» What to produce: Using the records below, filter out every line that lacks "données" and copy the rest.

» Stored data:

######

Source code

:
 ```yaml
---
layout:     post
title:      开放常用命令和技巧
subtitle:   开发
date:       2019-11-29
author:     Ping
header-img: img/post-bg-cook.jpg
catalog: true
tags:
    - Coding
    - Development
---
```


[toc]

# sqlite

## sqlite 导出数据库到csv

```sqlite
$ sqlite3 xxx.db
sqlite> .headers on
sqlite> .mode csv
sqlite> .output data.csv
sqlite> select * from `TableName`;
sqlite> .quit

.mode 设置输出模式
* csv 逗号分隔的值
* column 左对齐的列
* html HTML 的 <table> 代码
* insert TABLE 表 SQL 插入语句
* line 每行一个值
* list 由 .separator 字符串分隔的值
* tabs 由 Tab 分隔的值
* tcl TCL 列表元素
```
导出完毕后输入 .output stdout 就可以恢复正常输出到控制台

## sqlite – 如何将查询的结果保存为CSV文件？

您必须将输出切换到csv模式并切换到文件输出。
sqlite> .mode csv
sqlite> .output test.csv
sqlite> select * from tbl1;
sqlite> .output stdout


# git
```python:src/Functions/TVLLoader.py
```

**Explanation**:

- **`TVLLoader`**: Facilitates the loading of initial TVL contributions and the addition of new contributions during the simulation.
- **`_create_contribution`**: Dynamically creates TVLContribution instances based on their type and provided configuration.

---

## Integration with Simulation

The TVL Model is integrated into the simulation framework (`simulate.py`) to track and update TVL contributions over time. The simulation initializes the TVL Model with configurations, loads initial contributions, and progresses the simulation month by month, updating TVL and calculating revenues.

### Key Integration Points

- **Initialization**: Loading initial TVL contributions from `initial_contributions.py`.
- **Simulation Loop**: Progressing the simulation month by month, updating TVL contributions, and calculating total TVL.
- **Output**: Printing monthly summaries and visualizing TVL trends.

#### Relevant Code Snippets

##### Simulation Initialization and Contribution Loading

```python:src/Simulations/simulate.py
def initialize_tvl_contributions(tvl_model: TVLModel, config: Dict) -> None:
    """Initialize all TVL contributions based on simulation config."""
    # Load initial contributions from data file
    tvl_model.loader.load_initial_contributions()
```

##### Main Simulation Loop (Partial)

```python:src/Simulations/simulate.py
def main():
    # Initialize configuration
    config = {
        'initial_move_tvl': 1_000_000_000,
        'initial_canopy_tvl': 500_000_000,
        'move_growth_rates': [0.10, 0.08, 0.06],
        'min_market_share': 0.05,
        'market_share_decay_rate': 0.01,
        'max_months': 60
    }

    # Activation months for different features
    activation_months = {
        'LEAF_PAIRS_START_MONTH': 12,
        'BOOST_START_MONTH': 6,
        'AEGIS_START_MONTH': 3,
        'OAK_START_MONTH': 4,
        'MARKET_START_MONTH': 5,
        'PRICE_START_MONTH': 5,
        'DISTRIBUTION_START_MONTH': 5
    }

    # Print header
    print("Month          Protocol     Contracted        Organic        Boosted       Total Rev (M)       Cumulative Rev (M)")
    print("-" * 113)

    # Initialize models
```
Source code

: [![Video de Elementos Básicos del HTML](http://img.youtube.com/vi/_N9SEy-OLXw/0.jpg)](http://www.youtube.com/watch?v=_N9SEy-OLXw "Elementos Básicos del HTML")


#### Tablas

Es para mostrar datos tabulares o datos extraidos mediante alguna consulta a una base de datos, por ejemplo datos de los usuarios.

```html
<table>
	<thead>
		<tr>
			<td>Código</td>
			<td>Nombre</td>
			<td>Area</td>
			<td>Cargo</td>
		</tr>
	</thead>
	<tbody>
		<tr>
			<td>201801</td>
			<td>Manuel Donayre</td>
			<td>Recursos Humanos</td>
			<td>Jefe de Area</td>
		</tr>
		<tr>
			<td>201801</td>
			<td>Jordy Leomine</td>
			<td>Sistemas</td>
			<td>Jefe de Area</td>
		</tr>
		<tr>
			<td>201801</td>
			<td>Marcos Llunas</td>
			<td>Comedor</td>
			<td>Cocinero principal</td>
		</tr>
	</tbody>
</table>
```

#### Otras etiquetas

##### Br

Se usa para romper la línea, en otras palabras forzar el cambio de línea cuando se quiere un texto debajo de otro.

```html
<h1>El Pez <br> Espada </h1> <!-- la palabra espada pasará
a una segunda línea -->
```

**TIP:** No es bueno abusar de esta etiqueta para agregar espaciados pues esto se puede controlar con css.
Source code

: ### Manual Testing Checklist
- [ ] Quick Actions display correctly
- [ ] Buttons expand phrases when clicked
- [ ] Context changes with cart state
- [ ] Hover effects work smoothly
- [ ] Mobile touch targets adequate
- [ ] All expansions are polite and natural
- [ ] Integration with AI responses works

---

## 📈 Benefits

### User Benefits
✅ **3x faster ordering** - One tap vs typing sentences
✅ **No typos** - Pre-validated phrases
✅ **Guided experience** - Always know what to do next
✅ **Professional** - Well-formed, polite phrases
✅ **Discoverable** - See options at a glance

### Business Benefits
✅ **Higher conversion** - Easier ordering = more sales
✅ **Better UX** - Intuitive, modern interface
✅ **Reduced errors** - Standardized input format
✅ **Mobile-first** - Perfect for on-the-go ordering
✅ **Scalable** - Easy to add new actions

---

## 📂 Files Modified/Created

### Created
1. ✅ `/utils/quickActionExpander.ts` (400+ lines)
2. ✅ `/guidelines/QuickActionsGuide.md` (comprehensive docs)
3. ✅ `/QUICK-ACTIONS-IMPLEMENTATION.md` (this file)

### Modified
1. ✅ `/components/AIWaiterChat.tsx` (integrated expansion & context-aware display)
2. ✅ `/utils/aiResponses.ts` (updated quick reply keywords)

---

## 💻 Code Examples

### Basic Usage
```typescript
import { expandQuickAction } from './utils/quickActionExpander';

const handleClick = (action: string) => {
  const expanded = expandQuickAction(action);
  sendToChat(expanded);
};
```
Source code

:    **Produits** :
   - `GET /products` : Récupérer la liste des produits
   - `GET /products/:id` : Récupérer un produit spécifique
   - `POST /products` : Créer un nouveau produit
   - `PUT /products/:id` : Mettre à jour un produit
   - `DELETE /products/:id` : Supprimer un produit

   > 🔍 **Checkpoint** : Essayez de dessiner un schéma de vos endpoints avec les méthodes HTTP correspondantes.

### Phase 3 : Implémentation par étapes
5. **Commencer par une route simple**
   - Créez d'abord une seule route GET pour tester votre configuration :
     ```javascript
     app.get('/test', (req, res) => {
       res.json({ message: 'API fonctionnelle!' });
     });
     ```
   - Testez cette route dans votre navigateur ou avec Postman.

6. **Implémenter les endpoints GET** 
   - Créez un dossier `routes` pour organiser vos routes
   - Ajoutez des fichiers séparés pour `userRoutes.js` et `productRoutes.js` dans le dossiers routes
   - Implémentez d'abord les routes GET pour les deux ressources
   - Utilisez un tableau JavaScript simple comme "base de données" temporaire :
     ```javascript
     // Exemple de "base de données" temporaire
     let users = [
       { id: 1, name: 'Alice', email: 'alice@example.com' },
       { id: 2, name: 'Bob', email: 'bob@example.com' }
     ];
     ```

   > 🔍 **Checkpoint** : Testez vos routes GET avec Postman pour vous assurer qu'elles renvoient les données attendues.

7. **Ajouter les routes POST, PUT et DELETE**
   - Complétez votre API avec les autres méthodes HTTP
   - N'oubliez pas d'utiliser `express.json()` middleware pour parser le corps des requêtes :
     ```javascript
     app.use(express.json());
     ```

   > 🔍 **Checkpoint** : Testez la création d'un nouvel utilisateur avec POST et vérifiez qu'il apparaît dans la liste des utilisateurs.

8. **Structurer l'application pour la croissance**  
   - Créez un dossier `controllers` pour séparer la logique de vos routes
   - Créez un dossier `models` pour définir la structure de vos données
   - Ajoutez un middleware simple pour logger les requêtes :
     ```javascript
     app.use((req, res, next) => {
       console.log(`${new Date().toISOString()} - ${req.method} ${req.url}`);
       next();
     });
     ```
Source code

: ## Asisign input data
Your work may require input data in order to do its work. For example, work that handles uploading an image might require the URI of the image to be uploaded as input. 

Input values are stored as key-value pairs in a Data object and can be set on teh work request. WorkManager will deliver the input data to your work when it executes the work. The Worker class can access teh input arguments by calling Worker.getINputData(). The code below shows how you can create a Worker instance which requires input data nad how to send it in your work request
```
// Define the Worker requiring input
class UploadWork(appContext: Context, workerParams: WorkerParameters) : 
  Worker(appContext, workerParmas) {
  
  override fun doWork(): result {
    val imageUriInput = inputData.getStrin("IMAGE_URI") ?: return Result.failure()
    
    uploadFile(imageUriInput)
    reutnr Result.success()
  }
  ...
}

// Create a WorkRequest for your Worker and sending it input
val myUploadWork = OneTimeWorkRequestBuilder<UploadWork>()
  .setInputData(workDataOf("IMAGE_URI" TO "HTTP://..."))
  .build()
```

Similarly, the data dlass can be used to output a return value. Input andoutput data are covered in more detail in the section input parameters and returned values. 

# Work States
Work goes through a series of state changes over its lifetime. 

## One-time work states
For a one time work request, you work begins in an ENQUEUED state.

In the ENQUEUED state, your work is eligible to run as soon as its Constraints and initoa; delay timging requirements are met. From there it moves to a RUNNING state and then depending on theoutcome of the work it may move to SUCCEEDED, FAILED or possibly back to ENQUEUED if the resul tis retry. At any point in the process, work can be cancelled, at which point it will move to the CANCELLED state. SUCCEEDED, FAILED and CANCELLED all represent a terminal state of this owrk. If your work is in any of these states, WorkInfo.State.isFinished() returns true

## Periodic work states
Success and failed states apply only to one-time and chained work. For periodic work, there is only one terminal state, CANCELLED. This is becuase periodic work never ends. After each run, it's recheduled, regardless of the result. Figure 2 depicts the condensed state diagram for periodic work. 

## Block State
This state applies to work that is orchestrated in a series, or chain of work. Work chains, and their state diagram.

######

» Response:
   - Utilisez un tableau JavaScript simple comme "base de données" temporaire :
     // Exemple de "base de données" temporaire
   > 🔍 **Checkpoint** : Testez vos routes GET avec Postman pour vous assurer qu'elles renvoient les données attendues.
   - Créez un dossier `models` pour définir la structure de vos données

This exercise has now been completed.